A peek inside the everyday happenings of our classroom. This is an interactive learning environment for students and parents in my Honors Chemistry 173 class. This ongoing dialogue is as rich as YOU make it. Visit often and post your comments freely.
Thursday, February 24, 2011
Covalent Bonding
Ionic Bonding
Thursday, February 17, 2011
Periodicity
Today during class we discussed the trends that have recently appeared in the organization of the Periodic Table. Using the graphs we created the previous day, we looked at Ionization Energy and Atomic Radius in relation to the elements, and their organization in periods and groups.
1. First Ionization Energy (the difficulty of losing one electron--first level)
--As you move top to bottom in groups, it is easier to lose electrons, therefore the first ionization energy decreases. This is because as you move further down, there are more levels of electron orbitals, and they are easier to loose the farther they are from the nucleus
--As you move left to right in periods, it becomes harder to lose electrons, therfore the first ionization energy increases. This is because as you move across left to right the atomic number increases therefore so do the number of protons, which means there is greater pull on the electrons you are trying to lose.
2. Atomic Radius (size)
--As you move top to bottom in groups, the atomic radii increase. This is because there are more levels surrounding the nucleus, therefore larger atoms
--As you move left to right across the periods, the atomic radii decreases. This is because as you move across periods, the atomic numbers increase, and therefore so do the number of protons in the atom. The greater number of protons, the larger pull on the electron orbitals. The greater the pull on the orbitals, the closer they will be pulled into the nucleus, in turn the atoms will be smaller.
Next Scribe...
Rachel Mann
Tuesday, February 15, 2011
orbital diagrams
Saturday, February 12, 2011
Electron Configurations
- The elements in groups 1 and 2 on the Periodic Table are filling an s sublevel. Thus, Li and Be in the second period fill the 2s sublevel. Na and Mg in the third period fill the 3s sublevel and so on.
- The elements in groups 13 through 18 (six elements in each period) fill p sublevels, which have a capacity of six electrons. In the second period, the 2p sublevel starts to fill with B and is completed with Ne. In the third period, the elements Al through Ar fill the 3p sublevel.
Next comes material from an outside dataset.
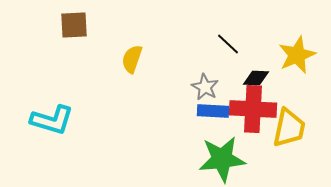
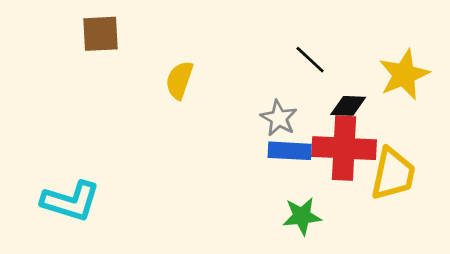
cyan L-shape: (52, 120) -> (71, 201), moved
green star: (222, 159) -> (302, 216), size x0.6

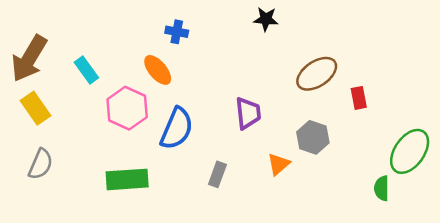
- The transition metals, in the center of the periodic table, fill d sublevels. Remember that a d sublevel can hold ten electrons. In the fourth period, the ten elements Sc through Zn fill the 3d sublevel. In the fifth period, the 4d sublevel is filled by the elements Y through Cd. The ten transition metals in the sixth period fill the 5d sublevel. Elements 103 to 112 in the seventh period are believed to be filling the 6d sublevel.
- The two sets of 14 elements listed separately at the bottom of the table are filling f siblevels with a principle quantum number two less than the period number. That is... 14 elements in the sixth period (elements 57 to 70) are filling the 4f sublevel.
An example of an equation we did in class is as follows:
1s^2 2s^2 2p^6 3s^2 3p^6 4s^2 3d^10 4p^6 5p^2 6s^2 4f^14 5d^10 6p^6
The subscripts tell you the energy level, the letters tell you the orbitals, and the exponents (or superscripts), when added together, tell you the electrons. If you were to add all the exponents in this equation, the number would be 86, which is the element Rn (radon).
The next scribe is...
Matt B.
Quantum Numbers
- They are used to specify the "address" of each electron in an atom.
- No atom has the exact same quantum number as another atom, they are all unique (refer to the stadium model in the notes).
- There are four quantum numbers:
Principal Quantum Number (n) which is the most general #. It tells us the energy level and sixe of the orbital. Note: These numbers can only have integral values, and the must be positive.
Angular Momentum Quantum # (l) which tells us the enegry sublevel, type of orbital, and shape of orbital (s, p, d, or f). The value of l has integral values from 0 to n-1, and is related to the shape of the orbital. l=0 is s orbital, l=1 is p orbital, l=2 is d orbital, l=3 is f orbital.
Magnetic Quantum Number (ml) tells us the orientation of the orbital, specifies the exact orbital within each sublevel, and has values between l and -l.
Spin Quantum Number (ms) has an electron spin of either -1/2 or +1/2. An orbital can hold two electrons as long as they are spinning in opposite directions.
That pretty much covers what we learned on Thursday. The next scribe is me again, since I forgot to scribe today.
Wednesday, February 9, 2011
Light
The types of light on the left side of the electro magnetic spectrum have a high frequency and small wave length. The types of light on the right side have a low frequency and a large wavelength.
We then took out our cell phones and looked at the infrared light given off through the remote.